A confusing jumble of vendors
Integration of the two networks is unlikely to be easy because each company relies on a different mix of vendors. In the core, the control center, Vodafone is shifting from a 4G platform provided by Cisco to a "converged" core, supporting multiple generations, from Ericsson. But Three uses a Nokia core it says is overdue an upgrade. The migration of customers and systems between cores can be time-consuming, tricky and potentially expensive.

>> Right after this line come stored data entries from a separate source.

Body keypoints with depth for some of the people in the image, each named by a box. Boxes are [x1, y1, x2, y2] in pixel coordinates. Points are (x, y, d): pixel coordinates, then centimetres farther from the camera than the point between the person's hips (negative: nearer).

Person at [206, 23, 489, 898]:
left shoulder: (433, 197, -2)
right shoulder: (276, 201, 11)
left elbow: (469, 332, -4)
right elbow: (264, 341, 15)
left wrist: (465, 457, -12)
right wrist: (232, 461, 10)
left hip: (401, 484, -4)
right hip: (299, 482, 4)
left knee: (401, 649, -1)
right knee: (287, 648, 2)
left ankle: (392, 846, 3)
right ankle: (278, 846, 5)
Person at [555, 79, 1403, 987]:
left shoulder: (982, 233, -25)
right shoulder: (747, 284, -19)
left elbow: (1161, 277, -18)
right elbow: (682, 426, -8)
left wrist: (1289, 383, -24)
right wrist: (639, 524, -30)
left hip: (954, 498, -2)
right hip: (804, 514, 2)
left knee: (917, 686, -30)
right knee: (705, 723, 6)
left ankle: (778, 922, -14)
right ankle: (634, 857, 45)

But on the radio access network (RAN) side, there is even more confusion. Vodafone now relies on Ericsson at about 15,500 of its 18,000 or so sites. It is stripping Huawei equipment out of the other 2,500 and replacing it with a mix of vendors including Samsung, NEC and various IT companies (Dell, Intel and Wind River among them). As the controlling player in a joint venture with Three, holding a 51% stake, it seems unlikely to abandon this effort. It is among Europe's biggest supporters of the "open RAN" move to create more interoperable network components, allowing an operator to use products from multiple vendors at the same site. But the Huawei rip-and-replace job, while not behind government targets, seems to be taking forever.

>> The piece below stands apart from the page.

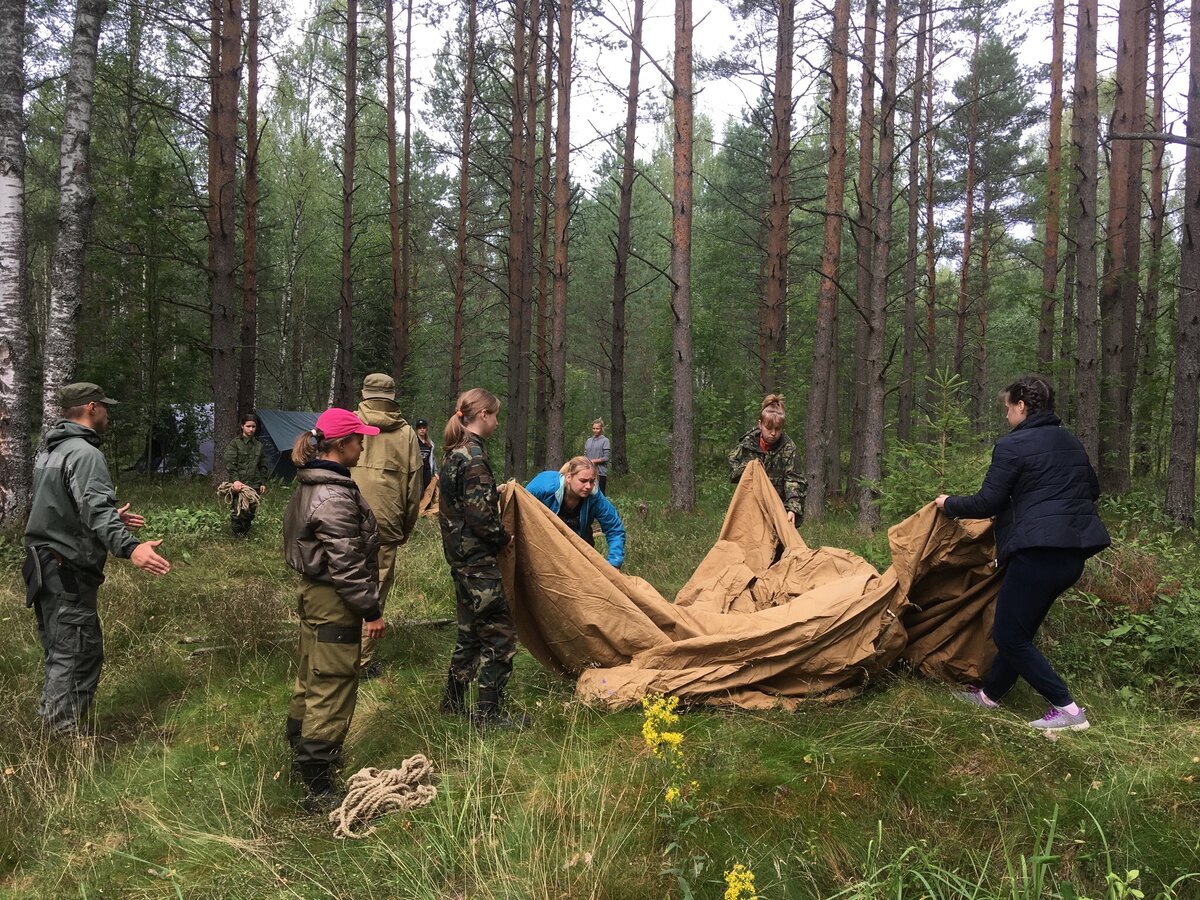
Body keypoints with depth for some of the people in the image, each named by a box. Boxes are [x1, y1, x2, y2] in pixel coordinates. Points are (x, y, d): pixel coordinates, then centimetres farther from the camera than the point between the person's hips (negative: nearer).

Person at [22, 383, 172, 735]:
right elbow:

Meanwhile, Three now has five RAN vendors in its network, perhaps more than any other major European telco, including Nokia (for 3G), Samsung (4G), Huawei (4G and 5G), Ericsson (4G and 5G) and Mavenir (now being used for small cell coverage in parts of the UK). This mishmash is partly the consequence of picking a different vendor for each new generation when rivals were taking "single RAN" products, which lumped multiple Gs onto a radio platform sold by one vendor. It may also be partly responsible for Three's return-on-investment plight and looks hard to unravel. In Glasgow (and presumably other places), radios from Nokia, Samsung, Huawei and Ericsson are intermingled, Three revealed at the start of the year.
The CMA does not buy the sob stories advanced by Vodafone and Three, which depict the UK as a dysfunctional duopoly of BT and VMO2. It is VMO2 that has the worst mobile network, according to the CMA. Business plans it reviewed show Vodafone and Three would continue to invest in networks as separate companies, it said. It does not believe their claims they cannot compete effectively unless they are joined. The merger's prohibition, in the CMA's words, remains possible.